**ДАННЫЙ ОТРЫВОК:**
'''

Найти тему
Т-34

Шестой сын

Всем привет, друзья!

Живу я в Хлебодаровке, что в Донбассе. А далеко от наших мест, в городе Иванове, проживает семья Костровых. Ни я о них, ни они обо мне до поры, до времени понятия не имели. А вышло так, что Евдокия Ивановна Кострова — старая ивановская работница — моя мать. А я, Николай Купченко — хлебороб по профессии, — её сын.

В годах я уже был, семью имел, когда первый раз обнял мать и стал с того часа богаче и счастливее всех на свете. Матери пошёл 88-й год, когда она приехала в наши края на могилу погибшего сына и не знала, что здесь предстанет перед ней и живой сын.

Первый её сын Василий ушёл на фронт в гражданскую, хотел и отец с ним вместе, да сыпняк свалил.

'''

**ВЫПОЛНИТЕ ЗАДАНИЯ:**
1. Перепишите строки коллекции с самой первой по строку с «stdout: 12h04» включительно, заменив «./photo-below.jpg» на «./snapshot.jpg» и оставив всё остальное без изменений.
2. Допишите рассказ «Шестой сын», начав сразу после последнего приведённого предложения.
Рассказ «Шестой сын» и строки взяты из разных источников.

Строки из коллекции
'''

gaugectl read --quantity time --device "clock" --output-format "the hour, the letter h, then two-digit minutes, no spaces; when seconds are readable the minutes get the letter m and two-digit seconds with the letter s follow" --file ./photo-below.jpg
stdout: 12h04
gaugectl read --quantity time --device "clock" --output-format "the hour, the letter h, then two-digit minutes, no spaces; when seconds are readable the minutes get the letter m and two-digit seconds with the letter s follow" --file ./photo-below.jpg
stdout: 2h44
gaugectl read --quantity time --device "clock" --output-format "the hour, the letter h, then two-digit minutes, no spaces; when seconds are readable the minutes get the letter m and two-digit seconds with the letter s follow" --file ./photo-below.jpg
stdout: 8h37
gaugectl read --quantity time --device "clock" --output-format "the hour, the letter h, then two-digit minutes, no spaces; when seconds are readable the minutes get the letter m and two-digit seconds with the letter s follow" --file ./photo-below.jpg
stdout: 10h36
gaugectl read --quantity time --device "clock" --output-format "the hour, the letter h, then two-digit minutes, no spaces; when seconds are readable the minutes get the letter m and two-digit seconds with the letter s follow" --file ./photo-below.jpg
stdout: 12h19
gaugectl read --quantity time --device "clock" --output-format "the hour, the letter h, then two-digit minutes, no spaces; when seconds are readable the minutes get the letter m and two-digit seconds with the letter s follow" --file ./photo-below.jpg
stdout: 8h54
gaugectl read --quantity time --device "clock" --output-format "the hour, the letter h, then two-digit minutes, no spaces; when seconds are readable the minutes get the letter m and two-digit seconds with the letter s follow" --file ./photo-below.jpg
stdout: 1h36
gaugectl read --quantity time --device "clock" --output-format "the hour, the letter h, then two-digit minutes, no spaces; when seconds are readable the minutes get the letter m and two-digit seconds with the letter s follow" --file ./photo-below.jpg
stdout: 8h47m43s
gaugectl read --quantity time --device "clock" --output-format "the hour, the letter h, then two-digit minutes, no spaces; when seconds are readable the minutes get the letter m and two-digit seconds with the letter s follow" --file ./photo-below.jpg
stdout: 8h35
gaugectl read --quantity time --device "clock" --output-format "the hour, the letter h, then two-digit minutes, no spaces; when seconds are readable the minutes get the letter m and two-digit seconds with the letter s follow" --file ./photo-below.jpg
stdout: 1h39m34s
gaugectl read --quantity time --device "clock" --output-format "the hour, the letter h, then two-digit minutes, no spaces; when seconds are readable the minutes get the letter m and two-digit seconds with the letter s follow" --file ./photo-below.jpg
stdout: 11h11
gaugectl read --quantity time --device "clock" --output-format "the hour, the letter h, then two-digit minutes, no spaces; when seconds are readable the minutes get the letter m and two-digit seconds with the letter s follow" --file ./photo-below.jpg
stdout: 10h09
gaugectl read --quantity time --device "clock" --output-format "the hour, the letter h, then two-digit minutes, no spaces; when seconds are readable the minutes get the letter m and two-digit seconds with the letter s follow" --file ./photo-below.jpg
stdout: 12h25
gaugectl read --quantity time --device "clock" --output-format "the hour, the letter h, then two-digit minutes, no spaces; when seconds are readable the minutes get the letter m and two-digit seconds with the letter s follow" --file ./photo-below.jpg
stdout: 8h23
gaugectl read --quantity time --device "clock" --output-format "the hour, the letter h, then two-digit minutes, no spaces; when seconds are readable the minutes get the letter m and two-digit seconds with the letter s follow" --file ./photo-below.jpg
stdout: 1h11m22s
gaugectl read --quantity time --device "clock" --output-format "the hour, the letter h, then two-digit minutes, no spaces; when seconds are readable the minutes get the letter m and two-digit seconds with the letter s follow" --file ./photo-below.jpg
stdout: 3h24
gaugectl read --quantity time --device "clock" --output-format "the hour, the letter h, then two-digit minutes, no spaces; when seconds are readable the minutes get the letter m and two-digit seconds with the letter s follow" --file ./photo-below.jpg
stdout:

'''

**ОТВЕТЫ К ЗАДАНИЯМ:**
1.
gaugectl read --quantity time --device "clock" --output-format "the hour, the letter h, then two-digit minutes, no spaces; when seconds are readable the minutes get the letter m and two-digit seconds with the letter s follow" --file ./snapshot.jpg
stdout: 12h04

2.
Вскоре Костровы получили письмо, из которого узнали, что Василий морозной ночью, когда красноармейцы оказались в кольце у белых, первым бросился в ледяную воду и стал строить переправу. Одежда чуть ли не примёрзла к телу. Долго потом в жару лежал. Его благодарили при всём войске, представили к награде и домой отправили, чтобы поправлялся. Василий был отпущен на два месяца, а не прожил и одного. Похоронили его рядом с отцом, скончавшимся незадолго до приезда сына.

Наступил 1929 год. Семья готовилась проводить в Красную Армию Мишу. Работал он возчиком. Неспокойная была тогда деревня. Бурлила. Шла коллективизация. И кулачьё злобствовало.

В одной из деревень Михаилу не очень понравилось место, которое отвели для лошадей. Вышел ночью поглядеть, как там кони. Не успел спуститься с крыльца, как раздалось сразу два выстрела. Домой его привезли мёртвым. Сбежались люди, и мать, бросаясь на грудь то одному, то другому, причитала: «За что?»

Убийцу так и не нашли, и мать по-прежнему терзалась: «За что убили? Ведь так могут отнять и других детей».

Ей почему-то казались, что на этот вопрос могут ответить только в Москве. И отправилась в столицу, хотя до того никогда не ездила в поезде. Не знаю, куда ходила, к кому обращалась, но приняла её сестра Ленина, Мария Ильинична Ульянова. Усадила на диван, рядом присела, долго с ней говорила.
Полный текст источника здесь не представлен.